» **Assignment**
Exact copies of all the lines below are required, with the pictures omitted.

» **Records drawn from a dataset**
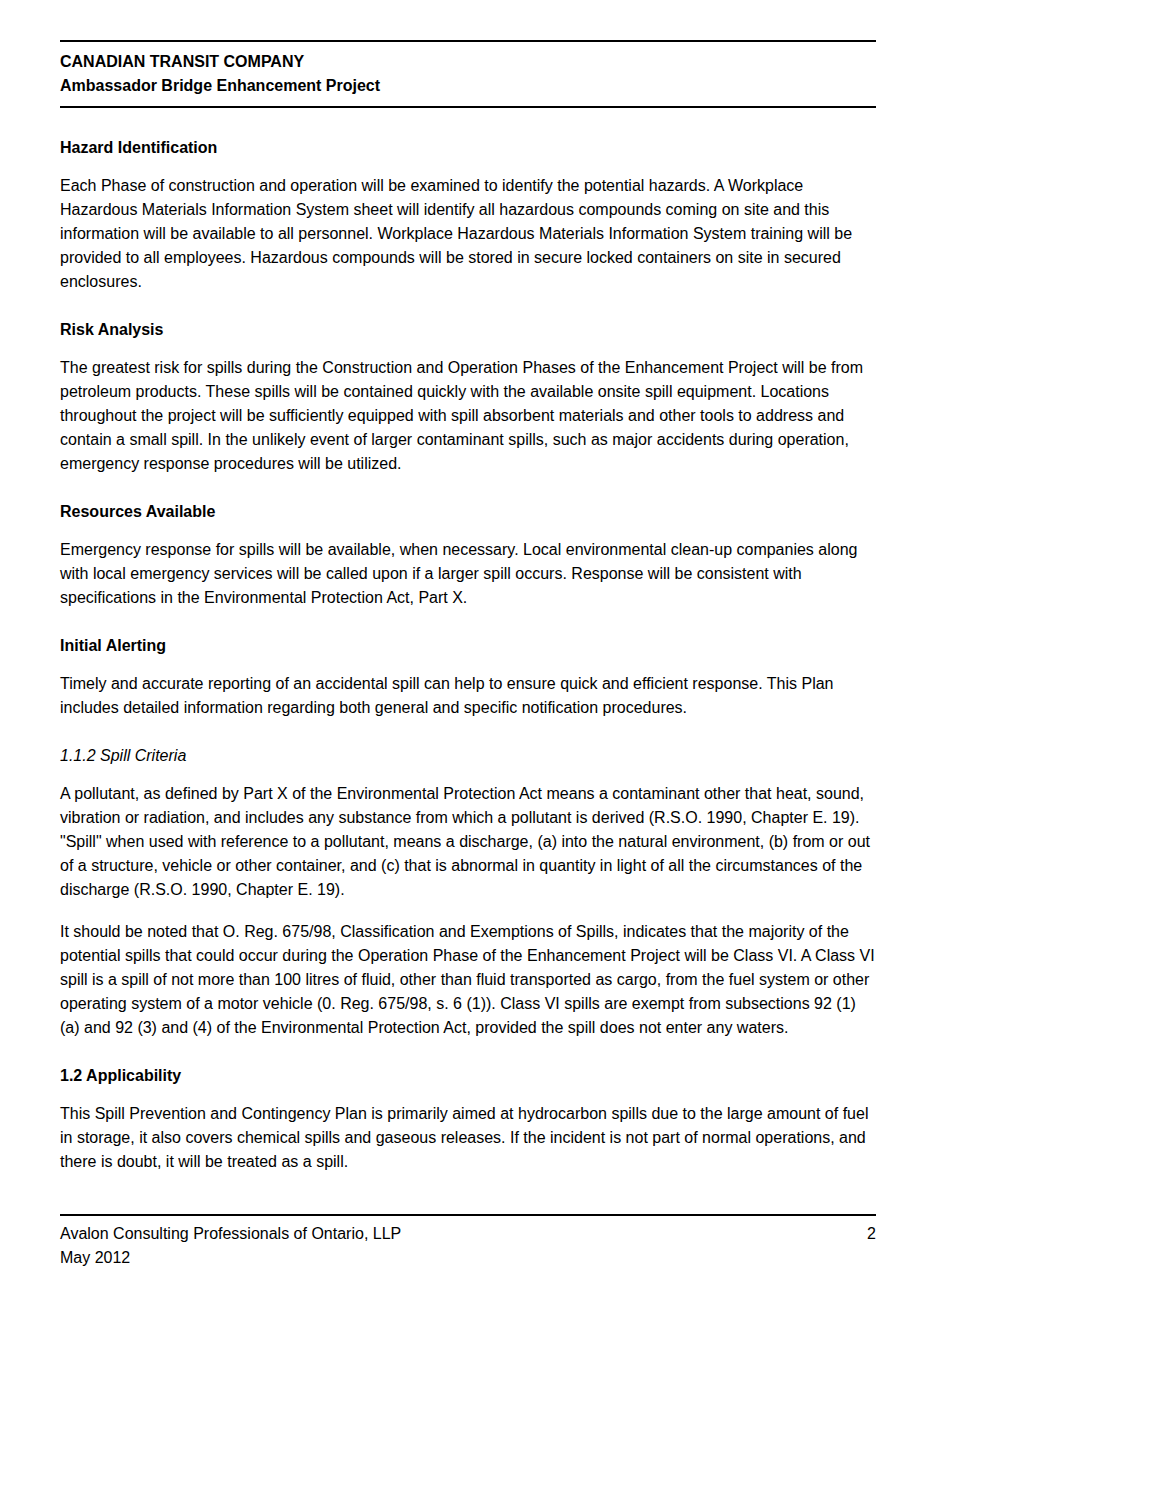CANADIAN TRANSIT COMPANY
Ambassador Bridge Enhancement Project
Hazard Identification
Each Phase of construction and operation will be examined to identify the potential hazards. A Workplace Hazardous Materials Information System sheet will identify all hazardous compounds coming on site and this information will be available to all personnel. Workplace Hazardous Materials Information System training will be provided to all employees. Hazardous compounds will be stored in secure locked containers on site in secured enclosures.
Risk Analysis
The greatest risk for spills during the Construction and Operation Phases of the Enhancement Project will be from petroleum products. These spills will be contained quickly with the available onsite spill equipment. Locations throughout the project will be sufficiently equipped with spill absorbent materials and other tools to address and contain a small spill. In the unlikely event of larger contaminant spills, such as major accidents during operation, emergency response procedures will be utilized.
Resources Available
Emergency response for spills will be available, when necessary. Local environmental clean-up companies along with local emergency services will be called upon if a larger spill occurs. Response will be consistent with specifications in the Environmental Protection Act, Part X.
Initial Alerting
Timely and accurate reporting of an accidental spill can help to ensure quick and efficient response. This Plan includes detailed information regarding both general and specific notification procedures.
1.1.2 Spill Criteria
A pollutant, as defined by Part X of the Environmental Protection Act means a contaminant other that heat, sound, vibration or radiation, and includes any substance from which a pollutant is derived (R.S.O. 1990, Chapter E. 19). "Spill" when used with reference to a pollutant, means a discharge, (a) into the natural environment, (b) from or out of a structure, vehicle or other container, and (c) that is abnormal in quantity in light of all the circumstances of the discharge (R.S.O. 1990, Chapter E. 19).
It should be noted that O. Reg. 675/98, Classification and Exemptions of Spills, indicates that the majority of the potential spills that could occur during the Operation Phase of the Enhancement Project will be Class VI. A Class VI spill is a spill of not more than 100 litres of fluid, other than fluid transported as cargo, from the fuel system or other operating system of a motor vehicle (0. Reg. 675/98, s. 6 (1)). Class VI spills are exempt from subsections 92 (1) (a) and 92 (3) and (4) of the Environmental Protection Act, provided the spill does not enter any waters.
1.2 Applicability
This Spill Prevention and Contingency Plan is primarily aimed at hydrocarbon spills due to the large amount of fuel in storage, it also covers chemical spills and gaseous releases. If the incident is not part of normal operations, and there is doubt, it will be treated as a spill.
Avalon Consulting Professionals of Ontario, LLP
May 2012
2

» **Problem solution**
CANADIAN TRANSIT COMPANY
Ambassador Bridge Enhancement Project
Hazard Identification
Each Phase of construction and operation will be examined to identify the potential hazards. A Workplace Hazardous Materials Information System sheet will identify all hazardous compounds coming on site and this information will be available to all personnel. Workplace Hazardous Materials Information System training will be provided to all employees. Hazardous compounds will be stored in secure locked containers on site in secured enclosures.
Risk Analysis
The greatest risk for spills during the Construction and Operation Phases of the Enhancement Project will be from petroleum products. These spills will be contained quickly with the available onsite spill equipment. Locations throughout the project will be sufficiently equipped with spill absorbent materials and other tools to address and contain a small spill. In the unlikely event of larger contaminant spills, such as major accidents during operation, emergency response procedures will be utilized.
Resources Available
Emergency response for spills will be available, when necessary. Local environmental clean-up companies along with local emergency services will be called upon if a larger spill occurs. Response will be consistent with specifications in the Environmental Protection Act, Part X.
Initial Alerting
Timely and accurate reporting of an accidental spill can help to ensure quick and efficient response. This Plan includes detailed information regarding both general and specific notification procedures.
1.1.2 Spill Criteria
A pollutant, as defined by Part X of the Environmental Protection Act means a contaminant other that heat, sound, vibration or radiation, and includes any substance from which a pollutant is derived (R.S.O. 1990, Chapter E. 19). "Spill" when used with reference to a pollutant, means a discharge, (a) into the natural environment, (b) from or out of a structure, vehicle or other container, and (c) that is abnormal in quantity in light of all the circumstances of the discharge (R.S.O. 1990, Chapter E. 19).
It should be noted that O. Reg. 675/98, Classification and Exemptions of Spills, indicates that the majority of the potential spills that could occur during the Operation Phase of the Enhancement Project will be Class VI. A Class VI spill is a spill of not more than 100 litres of fluid, other than fluid transported as cargo, from the fuel system or other operating system of a motor vehicle (0. Reg. 675/98, s. 6 (1)). Class VI spills are exempt from subsections 92 (1) (a) and 92 (3) and (4) of the Environmental Protection Act, provided the spill does not enter any waters.
1.2 Applicability
This Spill Prevention and Contingency Plan is primarily aimed at hydrocarbon spills due to the large amount of fuel in storage, it also covers chemical spills and gaseous releases. If the incident is not part of normal operations, and there is doubt, it will be treated as a spill.
Avalon Consulting Professionals of Ontario, LLP
May 2012
2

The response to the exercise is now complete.